====== ENTRIES SUPPLIED ======

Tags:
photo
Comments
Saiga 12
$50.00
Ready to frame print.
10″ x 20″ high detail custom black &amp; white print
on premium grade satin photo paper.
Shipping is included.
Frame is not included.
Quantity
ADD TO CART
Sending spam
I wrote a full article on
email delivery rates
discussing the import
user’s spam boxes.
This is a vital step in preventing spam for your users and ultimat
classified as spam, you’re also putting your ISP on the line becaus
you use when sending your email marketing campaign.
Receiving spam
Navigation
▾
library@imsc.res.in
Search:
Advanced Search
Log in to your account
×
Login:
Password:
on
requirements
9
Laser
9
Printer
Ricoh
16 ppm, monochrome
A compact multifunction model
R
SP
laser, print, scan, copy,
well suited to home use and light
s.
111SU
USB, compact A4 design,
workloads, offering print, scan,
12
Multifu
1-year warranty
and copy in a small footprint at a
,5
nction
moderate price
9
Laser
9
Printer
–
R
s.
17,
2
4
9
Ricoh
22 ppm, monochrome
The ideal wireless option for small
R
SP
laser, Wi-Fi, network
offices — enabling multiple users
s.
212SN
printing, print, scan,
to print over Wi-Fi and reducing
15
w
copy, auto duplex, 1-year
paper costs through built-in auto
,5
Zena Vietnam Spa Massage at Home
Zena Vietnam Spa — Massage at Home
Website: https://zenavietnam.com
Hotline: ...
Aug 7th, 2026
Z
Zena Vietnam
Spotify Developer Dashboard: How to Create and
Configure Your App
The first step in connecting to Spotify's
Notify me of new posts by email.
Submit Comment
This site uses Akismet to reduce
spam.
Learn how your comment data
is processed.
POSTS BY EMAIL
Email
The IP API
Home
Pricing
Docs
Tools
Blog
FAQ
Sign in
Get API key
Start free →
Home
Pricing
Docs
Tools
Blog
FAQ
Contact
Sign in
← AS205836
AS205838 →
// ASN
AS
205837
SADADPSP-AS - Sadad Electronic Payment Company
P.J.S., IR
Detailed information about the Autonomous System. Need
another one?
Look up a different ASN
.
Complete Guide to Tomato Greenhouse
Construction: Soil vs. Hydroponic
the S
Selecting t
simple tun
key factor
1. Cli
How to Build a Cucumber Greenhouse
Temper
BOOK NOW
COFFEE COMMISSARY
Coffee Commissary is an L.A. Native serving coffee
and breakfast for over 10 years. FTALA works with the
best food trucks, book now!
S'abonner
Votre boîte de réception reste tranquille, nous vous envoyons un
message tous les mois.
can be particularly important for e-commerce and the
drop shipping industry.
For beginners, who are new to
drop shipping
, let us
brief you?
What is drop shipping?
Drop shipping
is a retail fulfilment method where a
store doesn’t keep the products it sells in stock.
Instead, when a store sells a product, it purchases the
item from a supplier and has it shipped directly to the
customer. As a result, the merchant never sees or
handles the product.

======

## YOUR GOAL
Pick out every line in the data above that contains the word "included", and list those lines.

## REPLY TO THE TASK
Shipping is included.
Frame is not included.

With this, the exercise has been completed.